Biofilms facilitate survival by capturing and storing nutrients and excreting more polysaccharide, which protects all the members against chemicals such as chlorine. Eventually fungi, protozoa, algae, and inanimate specks lodge in the conglomeration of pinnacles and channels. When the biofilm thickens, signals accumulate. But because many different species live in the biofilm, the signals differ. Some bacteria stop making polysaccharide so that no more cells can join the community. The decrease in binding substance causes large chunks to break from the biofilm, move downstream, and begin new biofilm. (This constant biofilm buildup and breakdown causes great fluctuations in the number of bacteria in tap water. Within a few hours tap water can go from a few dozen to a thousand bacteria per milliliter.) Meanwhile, other bacteria ensure their own survival by increasing polysaccharide secretion, perhaps to suffocate nearby microbes and reduce competition.
Pathogens likely use similar strategies in infection by turning off polysaccharide secretion. With less polysaccharide surrounding the bacteria, the cells can reproduce rapidly. Then when pathogen numbers reach a critical level in the infected area, polysaccharide secretion returns to quash competitors.
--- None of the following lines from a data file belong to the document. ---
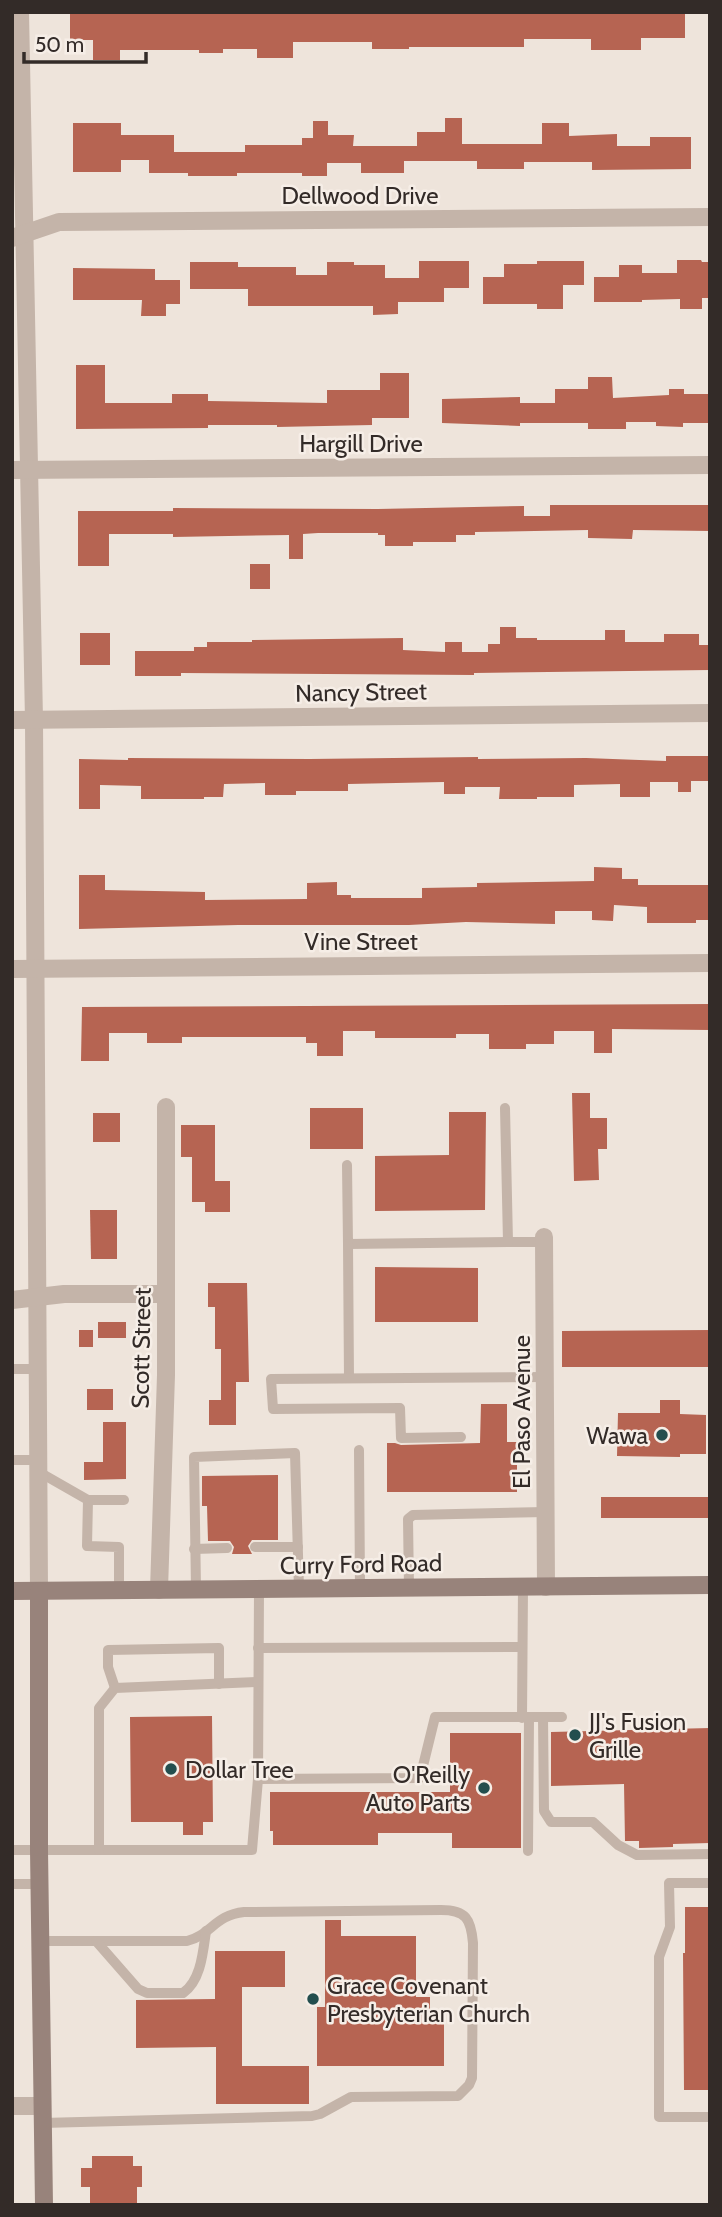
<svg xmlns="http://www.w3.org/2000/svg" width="722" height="2217" viewBox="0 0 722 2217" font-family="Cabin,sans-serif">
	<rect width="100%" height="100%" fill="#eee4db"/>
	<!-- building -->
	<g fill="#b66452">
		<path d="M70,12H685V38H641V50H591V39H524V47H409V49H372V42H293V58H257V49H223V53H199V50H120V60H93V40H70Z"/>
		<path d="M445,118H462V144H542V123H569V136L617,134V146H650V137H691V169L592,170V162H524V169H477V161H404V173H361V163H327V176H302V173H237V176H188V173H149V160H121V172H73V123H121V135H174V152H245V145H302V138H313V121H328V135H354L353,146H417V132H445Z"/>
		<path d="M677,260H701L702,262H710V298H702V309H680V299L642,300V302H594V277H619V265H642V273H677Z"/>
		<path d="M419,261H469V288H444V302H398V314L373,315V306H248V289H190V262H238V267H296V275H327V262H354V265H385V278H419Z"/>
		<path d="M537,261H584V285H563V309H537V304H483V277H504V264H537Z"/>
		<path d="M73,268L155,269V280H180V304H166V316H141L142,300H73Z"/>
		<path d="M76,365H105V403H172V394H208V401L327,403V390H380V373H409V418H372V425L277,427V425H208V428L76,429Z"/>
		<path d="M588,377H612L613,398L669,395V389H684V394H710V423H683V427L656,426V422H626V429H588V423H520V426L442,423V399L520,397V403H555V389H588Z"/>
		<path d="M550,505H710V531L633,530L632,539L588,538V530L475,532V535H456V542H413V546H385V535H378V533H318L303,534V559H289V535L173,537V534H109V566H78V511H173V508L378,509L524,506V516H550Z"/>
		<rect x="250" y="564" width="20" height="25"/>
		<path d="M500,627H516V638H537V640H605V630H625V642H664V634H699V645H710V670L474,673V675L181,673V676H135V651H194V647H207V642H252V640L403,638V650L445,652V642H462V652H488V644H500Z"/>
		<rect x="80" y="633" width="30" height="32"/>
		<path d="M666,756H710V781H691V792H678V782H650V797H620V784L574,785V797H537V799H499L500,787H465V794H444V782L348,784V791H296V795H265V783L224,784L223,797H204V799H141V786L100,785V809H79V759L128,760V758L310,759L478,757V759L586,758L666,761Z"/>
		<path d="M594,867L622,868V879H638V885H710V920H696V923H647V907L614,905L613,921L592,920V911H555V924L466,922L409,925H238L79,929V875H105V890L205,892V900L307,899V883L337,882V895H351V898H422V888L477,887V883L594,881Z"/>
		<path d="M710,1004V1030L612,1029V1053H594V1031H554V1044H526V1049H489V1034H456V1038H375V1031H343V1056H317V1043H306V1037H182V1043H147V1033H109V1061H81L82,1007Z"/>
		<path d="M572,1093H590V1118H607V1149H598L599,1180L574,1181Z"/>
		<rect x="310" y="1108" width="53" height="41"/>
		<path d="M449,1112H486L485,1210L375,1211V1156L449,1155Z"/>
		<rect x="93" y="1113" width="27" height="29"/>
		<path d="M181,1125H215V1181H230V1212H205V1202H192V1157H181Z"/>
		<path d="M90,1210H117V1259H91Z"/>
		<path d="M375,1267L478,1268V1322H375Z"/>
		<path d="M208,1283H247L249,1382H236V1425H209V1400H221V1349H215V1307H208Z"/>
		<rect x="98" y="1322" width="28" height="16"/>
		<rect x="79" y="1330" width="14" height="17"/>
		<path d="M710,1330V1367H562V1331Z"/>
		<rect x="87" y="1389" width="26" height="21"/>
		<path d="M660,1400H680V1414L706,1415V1454H680V1457L617,1456L618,1413H660Z"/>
		<path d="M481,1404H507V1442H517V1492H387V1443H395L401,1445L480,1443Z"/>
		<path d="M103,1422H126V1479L84,1480V1462H103Z"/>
		<path d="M278,1475V1540H252L248,1546L252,1554H232L234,1547L230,1541H208L207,1506H202V1476Z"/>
		<rect x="601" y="1497" width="109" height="21"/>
		<path d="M212,1716L213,1822H203V1835H183V1822H131L130,1717Z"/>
		<path d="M710,1728V1843L673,1844V1847L639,1848V1841H625L624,1784L551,1786V1732Z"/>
		<path d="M450,1733H521V1848H452V1833H378V1845H273V1831H270V1792H450Z"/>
		<path d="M685,1907H710V2090H684L683,1953H685Z"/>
		<path d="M325,1920H341V1936H416V1997H430V2013H444V2066H317V2007H325Z"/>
		<path d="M215,1951H285V1987H242V2066H309V2104H216V2047L136,2048V2000L215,1999Z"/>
		<path d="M92,2156H133V2166H142V2187H137V2205H90V2187H81V2168H92Z"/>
	</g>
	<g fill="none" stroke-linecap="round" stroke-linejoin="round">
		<!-- lane -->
		<g stroke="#c4b4a9" stroke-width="10">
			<path d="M505,1108L508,1242H544"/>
			<path d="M347,1165L348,1244L508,1242"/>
			<path d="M348,1244L349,1378"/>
			<path d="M12,1369H38"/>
			<path d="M461,1437L401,1438L400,1408L273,1409L271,1379L545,1377"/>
			<path d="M359,1450L360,1588"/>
			<path d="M12,1460H39"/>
			<path d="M39,1472L88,1500L87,1546L119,1547V1590"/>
			<path d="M88,1500H124"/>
			<path d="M255,1547H298"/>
			<path d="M194,1549L227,1548"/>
			<path d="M409,1588L408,1519L413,1515L545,1512"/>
			<path d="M196,1589L194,1457L295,1453L299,1589"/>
			<path d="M258,1648L522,1647"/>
			<path d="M115,1688L108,1667V1650L219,1648V1684"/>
			<path d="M543,1717L544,1811L551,1822H593L618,1845L637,1855L710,1854"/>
			<path d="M522,1718L523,1587"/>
			<path d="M258,1779L420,1778L435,1717H562"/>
			<path d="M12,1850H252L258,1779L259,1589"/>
			<path d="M99,1850V1708L115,1688L258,1682"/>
			<path d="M528,1851L529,1718"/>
			<path d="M710,1883H669L670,1927L659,1957V2117H710"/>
			<path d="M12,1884H40"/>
			<path d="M40,1941H187C211,1935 215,1915 244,1912L441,1910C466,1910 471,1919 473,1943L472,2078L469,2085L458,2096L351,2097L320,2114L312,2116L42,2123"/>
			<path d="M96,1941L138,1989L147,1993H183C201,1981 203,1952 206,1931"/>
		</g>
		<!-- street -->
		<g stroke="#c4b4a9" stroke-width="18">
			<path d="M20,12L34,720L39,1591"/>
			<path d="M12,238L59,222L710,217"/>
			<path d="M12,470L710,465"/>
			<path d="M12,720L710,713"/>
			<path d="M12,969L710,963"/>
			<path d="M544,1237L546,1587"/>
			<path d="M12,1300L64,1294H166"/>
			<path d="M159,1590L166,1375V1107"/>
			<path d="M12,2106H41"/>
		</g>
		<!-- secondary -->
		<g stroke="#98837b" stroke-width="18">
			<path d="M12,1591L710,1585"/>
			<path d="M39,1591V1850L44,2205"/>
		</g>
	</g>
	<!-- markers -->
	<g fill="#234e4e" stroke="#f6eee7" stroke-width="2.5">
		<circle cx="662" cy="1435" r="7"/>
		<circle cx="575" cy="1735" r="7"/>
		<circle cx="171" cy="1769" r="7"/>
		<circle cx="484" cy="1788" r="7"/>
		<circle cx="313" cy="1999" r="7"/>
	</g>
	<g text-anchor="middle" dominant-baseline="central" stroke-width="5" stroke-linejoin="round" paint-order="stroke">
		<!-- street labels -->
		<g font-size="24" fill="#332b28" stroke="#f6eee7">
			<text x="360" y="195">Dellwood Drive</text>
			<text x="361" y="443">Hargill Drive</text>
			<text transform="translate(361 692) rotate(-1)">Nancy Street</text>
			<text x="361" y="941">Vine Street</text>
			<text transform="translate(141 1348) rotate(-89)">Scott Street</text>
			<text transform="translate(521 1412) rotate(-90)">El Paso Avenue</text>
			<text transform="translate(361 1564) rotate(-1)">Curry Ford Road</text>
		</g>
		<!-- poi labels -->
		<g font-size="24" fill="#332b28" stroke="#f6eee7" text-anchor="start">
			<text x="648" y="1435" text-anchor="end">Wawa</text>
			<text x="589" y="1721">JJ's Fusion<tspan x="589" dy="28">Grille</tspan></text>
			<text x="185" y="1769">Dollar Tree</text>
			<text x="470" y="1774" text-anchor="end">O'Reilly<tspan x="470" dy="28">Auto Parts</tspan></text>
			<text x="327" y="1985">Grace Covenant<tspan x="327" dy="28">Presbyterian Church</tspan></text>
		</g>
	</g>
	<!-- border -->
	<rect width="722" height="2217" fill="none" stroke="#332b28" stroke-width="28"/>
	<!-- scale -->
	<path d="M24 52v10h122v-10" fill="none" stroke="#332b28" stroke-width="3.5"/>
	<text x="35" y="52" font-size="21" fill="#332b28" stroke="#f6eee7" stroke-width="5" paint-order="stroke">50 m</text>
</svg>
A second type of multispecies community, the microbial mat, functions in complete harmony. Microbial mats lie on top of still waters and are evident by their mosaic of greens, reds, oranges, and purples from pigmented bacteria. Two types of photosynthetic bacteria dominate microbial mats: blue-greenish cyanobacteria and purple sulfur-using bacteria. During the day, cyanobacteria multiply and fill the mat's upper regions with oxygen. As night falls and cyanobacteria slow their metabolism, other bacteria devour the oxygen. Purple bacteria prefer anoxic conditions, so they live deep in the mat until the oxygen has been depleted. In the night, the purple bacteria swim upward and feast on organic wastes from the cyanobacteria. The sunlight returns, and the purple bacteria descend to escape the photosynthesis about to replenish the upper mat with oxygen. As they digest their meal, these bacteria expel sulfide compounds that diffuse to the top layer. There, sulfur-requiring photosynthetic bacteria join the cyanobacteria (and some algae) in a new cycle. An undisturbed mat literally breathes: absorbing oxygen and emitting it, expelling carbon dioxide and inhaling it one breath every 24 hours. Microbial mats' diurnal cycle makes them a distinctive microbial community.
Communities are mixtures of species within an ecosystem. Ecosystems contain living communities that interact with the nonliving things around them: air, water, soil, and so on. Bacteria participate in every phase of ecosystem life, but to learn about bacteria microbiologists must remove them from the environment and study one species at a time in a laboratory. A collection of bacterial cells all of the same species is called a population, or in lab talk a pure culture.
Microbiologists learn early in their training the tricky job of keeping all other life out of a pure culture by using aseptic technique. Aseptic—loosely translated as "without contamination"—technique requires that a microbiologist manipulate cultures without letting in any unwanted bacteria. They accomplish this by briefly heating the mouth of test tubes over a Bunsen burner flame, similarly flaming metal inoculating loops, and learning to keep sterilized equipment from touching unsterilized surfaces. Surgeons follow the same principles after they scrub up for surgery.